Thankfully, if you’re already a huge fan of Monster Train and its complexities don’t bother you, virtually every change in its sequel is for the better. The Deployment phase is a great addition allowing you to better prepare your train for the massive influx of enemies, the new clans are unique and creatively designed, new card types are interesting and helpful, and the addition of Endless and Dimensional modes adds massive replayability. Also, while the game’s art style has a lot of similarities to the original, this sequel clearly had a higher budget for its artwork and it shows. Every unit fills the screen with vibrant colors, smooth animations and a unique art direction that makes the game visually shine. It also plays fantastically on the Steam Deck, which is certainly my ideal way to play any and all deckbuilders, so happy to report that to be the case here. Its soundtrack has a lot of solid tunes as well, which feel like an appropriately intense backdrop for everything happening on screen.

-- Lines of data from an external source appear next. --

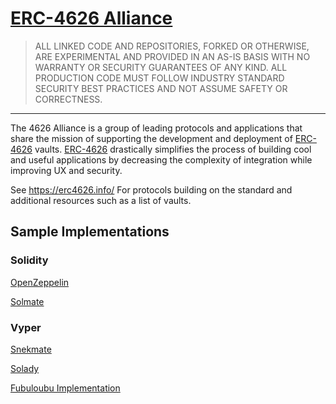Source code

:# [ERC-4626 Alliance](https://erc4626.info/)

> ALL LINKED CODE AND REPOSITORIES, FORKED OR OTHERWISE, ARE EXPERIMENTAL AND PROVIDED IN AN AS-IS BASIS WITH NO WARRANTY OR SECURITY GUARANTEES OF ANY KIND. ALL PRODUCTION CODE MUST FOLLOW INDUSTRY STANDARD SECURITY BEST PRACTICES AND NOT ASSUME SAFETY OR CORRECTNESS.

---

The 4626 Alliance is a group of leading protocols and applications that share the mission of supporting the development and deployment of [ERC-4626](https://eips.ethereum.org/EIPS/eip-4626) vaults. [ERC-4626](https://eips.ethereum.org/EIPS/eip-4626) drastically simplifies the process of building cool and useful applications by decreasing the complexity of integration while improving UX and security.

See https://erc4626.info/ For protocols building on the standard and additional resources such as a list of vaults.

## Sample Implementations
### Solidity
[OpenZeppelin](https://github.com/OpenZeppelin/openzeppelin-contracts/blob/master/contracts/token/ERC20/extensions/ERC4626.sol)

[Solmate](https://github.com/transmissions11/solmate/blob/main/src/mixins/ERC4626.sol)

### Vyper
[Snekmate](https://github.com/pcaversaccio/snekmate/blob/main/src/extensions/ERC4626.vy)

[Solady](https://github.com/Vectorized/solady/blob/main/src/tokens/ERC4626.sol)

[Fubuloubu Implementation](https://github.com/ERC4626-Alliance/ERC4626/blob/main/contracts/VyperVault.vy)
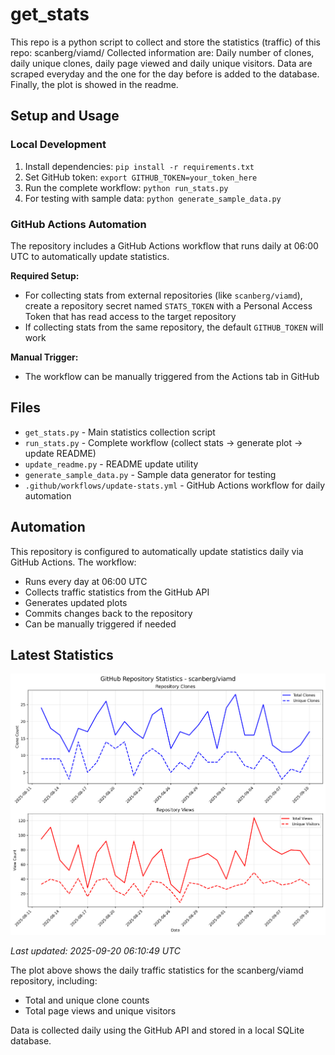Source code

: # get_stats
This repo is a python script to collect and store the statistics (traffic) of this repo: scanberg/viamd/
Collected information are: Daily number of clones, daily unique clones, daily page viewed and daily unique visitors.
Data are scraped everyday and the one for the day before is added to the database. Finally, the plot is showed in the readme.

## Setup and Usage

### Local Development
1. Install dependencies: `pip install -r requirements.txt`
2. Set GitHub token: `export GITHUB_TOKEN=your_token_here`
3. Run the complete workflow: `python run_stats.py`
4. For testing with sample data: `python generate_sample_data.py`

### GitHub Actions Automation
The repository includes a GitHub Actions workflow that runs daily at 06:00 UTC to automatically update statistics.

**Required Setup:**
- For collecting stats from external repositories (like `scanberg/viamd`), create a repository secret named `STATS_TOKEN` with a Personal Access Token that has read access to the target repository
- If collecting stats from the same repository, the default `GITHUB_TOKEN` will work

**Manual Trigger:**
- The workflow can be manually triggered from the Actions tab in GitHub

## Files
- `get_stats.py` - Main statistics collection script
- `run_stats.py` - Complete workflow (collect stats → generate plot → update README)
- `update_readme.py` - README update utility
- `generate_sample_data.py` - Sample data generator for testing
- `.github/workflows/update-stats.yml` - GitHub Actions workflow for daily automation

## Automation
This repository is configured to automatically update statistics daily via GitHub Actions. The workflow:
- Runs every day at 06:00 UTC
- Collects traffic statistics from the GitHub API
- Generates updated plots
- Commits changes back to the repository
- Can be manually triggered if needed













## Latest Statistics

![Repository Statistics](stats_plot.png)

*Last updated: 2025-09-20 06:10:49 UTC*

The plot above shows the daily traffic statistics for the scanberg/viamd repository, including:
- Total and unique clone counts
- Total page views and unique visitors

Data is collected daily using the GitHub API and stored in a local SQLite database.
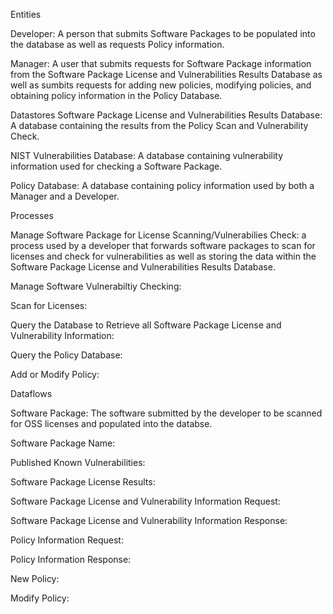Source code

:Entities

Developer: A person that submits Software Packages to be populated into the database as well as requests Policy information.

Manager: A user that submits requests for Software  Package information from the Software Package License and Vulnerabilities Results Database as well as sumbits requests for adding new policies, modifying policies, and obtaining policy information in the Policy Database.

Datastores
Software Package License and Vulnerabilities Results Database: A database containing the results from the Policy Scan and Vulnerability Check.

NIST Vulnerabilities Database: A database containing vulnerability information used for checking a Software Package.

Policy Database: A database containing policy information used by both a Manager and a Developer.

Processes

Manage Software Package for License Scanning/Vulnerabilies Check: a process used by a developer that forwards software packages to scan for licenses and check for vulnerabilities as well as storing the data within the Software Package License and Vulnerabilities Results Database.

Manage Software Vulnerabiltiy Checking:

Scan for Licenses:

Query the Database to Retrieve all Software Package License and Vulnerability Information:

Query the Policy Database:

Add or Modify Policy:

Dataflows

Software Package: The software submitted by the developer to be scanned for OSS licenses and populated into the databse.

Software Package Name:

Published Known Vulnerabilities:

Software Package License Results:

Software Package License and Vulnerability Information Request:

Software Package License and Vulnerability Information Response:

Policy Information Request:

Policy Information Response:

New Policy:

Modify Policy:
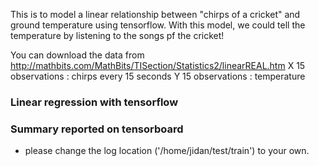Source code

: This is to model a linear relationship between "chirps of a cricket" and ground temperature using tensorflow. With this model, we could tell the temperature by listening to the songs pf the cricket!

You can download the data from http://mathbits.com/MathBits/TISection/Statistics2/linearREAL.htm
X 15 observations : chirps every 15 seconds
Y 15 observations : temperature
### Linear regression with tensorflow

### Summary reported on tensorboard
* please change the log location ('/home/jidan/test/train') to your own. 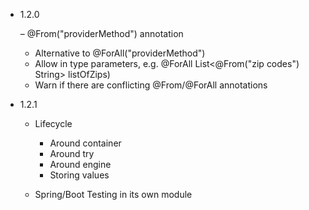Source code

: - 1.2.0

  – @From("providerMethod") annotation
  
    - Alternative to @ForAll("providerMethod")
    - Allow in type parameters, 
      e.g. @ForAll List<@From("zip codes") String> listOfZips)
    - Warn if there are conflicting @From/@ForAll annotations
  
- 1.2.1

  - Lifecycle
    - Around container
    - Around try
    - Around engine
    - Storing values
  
  - Spring/Boot Testing in its own module
 

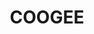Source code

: ---
lastmod: '2025-04-06T06:05:20+00:00'
latitude: -33.929096
layout: suburb
longitude: 151.252171
postcode: '2034'
state: NSW
title: COOGEE
url: /nsw/coogee/
---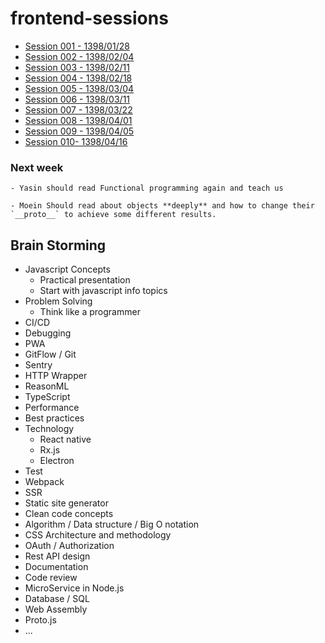 # frontend-sessions

- [Session 001 - 1398/01/28](/Session-001)
- [Session 002 - 1398/02/04](/Session-002)
- [Session 003 - 1398/02/11](/Session-003)
- [Session 004 - 1398/02/18](/Session-004)
- [Session 005 - 1398/03/04](/Session-005)
- [Session 006 - 1398/03/11](/Session-006)
- [Session 007 - 1398/03/22](/Session-007)
- [Session 008 - 1398/04/01](/Session-008)
- [Session 009 - 1398/04/05](/Session-009)
- [Session 010- 1398/04/16](/Session-010)

### Next week
    - Yasin should read Functional programming again and teach us
  
    - Moein Should read about objects **deeply** and how to change their `__proto__` to achieve some different results.

## Brain Storming

- Javascript Concepts
    - Practical presentation
    - Start with javascript info topics
- Problem Solving
    - Think like a programmer
- CI/CD
- Debugging
- PWA
- GitFlow / Git
- Sentry
- HTTP Wrapper
- ReasonML
- TypeScript
- Performance
- Best practices
- Technology
    - React native
    - Rx.js
    - Electron
- Test
- Webpack
- SSR
- Static site generator
- Clean code concepts
- Algorithm / Data structure / Big O notation
- CSS Architecture and methodology
- OAuth / Authorization
- Rest API design
- Documentation
- Code review
- MicroService in Node.js 
- Database / SQL 
- Web Assembly
- Proto.js
- ...
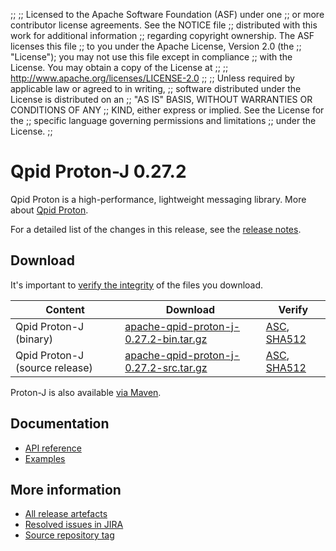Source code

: ;;
;; Licensed to the Apache Software Foundation (ASF) under one
;; or more contributor license agreements.  See the NOTICE file
;; distributed with this work for additional information
;; regarding copyright ownership.  The ASF licenses this file
;; to you under the Apache License, Version 2.0 (the
;; "License"); you may not use this file except in compliance
;; with the License.  You may obtain a copy of the License at
;;
;;   http://www.apache.org/licenses/LICENSE-2.0
;;
;; Unless required by applicable law or agreed to in writing,
;; software distributed under the License is distributed on an
;; "AS IS" BASIS, WITHOUT WARRANTIES OR CONDITIONS OF ANY
;; KIND, either express or implied.  See the License for the
;; specific language governing permissions and limitations
;; under the License.
;;

# Qpid Proton-J 0.27.2

Qpid Proton is a high-performance, lightweight messaging library. More
about [Qpid Proton]({{site_url}}/proton/index.html).

For a detailed list of the changes in this release, see the [release
notes](release-notes.html).

## Download

It's important to [verify the
integrity]({{site_url}}/download.html#verify-what-you-download) of
the files you download.

| Content | Download | Verify |
|---------|----------|--------|
| Qpid Proton-J (binary) | [apache-qpid-proton-j-0.27.2-bin.tar.gz](http://archive.apache.org/dist/qpid/proton-j/0.27.2/apache-qpid-proton-j-0.27.2-bin.tar.gz) | [ASC](https://archive.apache.org/dist/qpid/proton-j/0.27.2/apache-qpid-proton-j-0.27.2-bin.tar.gz.asc), [SHA512](https://archive.apache.org/dist/qpid/proton-j/0.27.2/apache-qpid-proton-j-0.27.2-bin.tar.gz.sha512) |
| Qpid Proton-J (source release) | [apache-qpid-proton-j-0.27.2-src.tar.gz](http://archive.apache.org/dist/qpid/proton-j/0.27.2/apache-qpid-proton-j-0.27.2-src.tar.gz) | [ASC](https://archive.apache.org/dist/qpid/proton-j/0.27.2/apache-qpid-proton-j-0.27.2-src.tar.gz.asc), [SHA512](https://archive.apache.org/dist/qpid/proton-j/0.27.2/apache-qpid-proton-j-0.27.2-src.tar.gz.sha512) |

Proton-J is also available [via Maven]({{site_url}}/maven.html).

## Documentation


<div class="two-column" markdown="1">

 - [API reference](api/index.html)
 - [Examples](https://github.com/apache/qpid-proton-j/tree/0.27.2/examples)

</div>


## More information

 - [All release artefacts](http://archive.apache.org/dist/qpid/proton-j/0.27.2)
 - [Resolved issues in JIRA](https://issues.apache.org/jira/issues/?jql=project+%3D+PROTON+AND+fixVersion+%3D+%27proton-j-0.27.2%27+AND+resolution+%3D+%27fixed%27+ORDER+BY+priority+DESC)
 - [Source repository tag](https://gitbox.apache.org/repos/asf?p=qpid-proton-j.git;a=tag;h=0.27.2)

<script type="text/javascript">
  _deferredFunctions.push(function() {
      if ("0.27.2" === "{{current_proton_j_release}}") {
          _modifyCurrentReleaseLinks();
      }
  });
</script>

Overall, everything about Monster Train 2 feels catered to fans of the original. If you’ve played the original and loved it, there is nothing about this sequel to be remotely concerned about – this may very well be one of your favorite games of the year. If you haven’t played the original but are familiar with deckbuilders, I’d start with that one first since it’s frequently on sale and a little bit simpler to pick up without the baggage of the sequel’s extra mechanics, good as many of them are. And if you’ve never played a deckbuilder before, I honestly have no clue why you’d start here, because Monster Train 2 is not an easy game to get into, even if putting the time in to learn its systems is eventually worth the effort.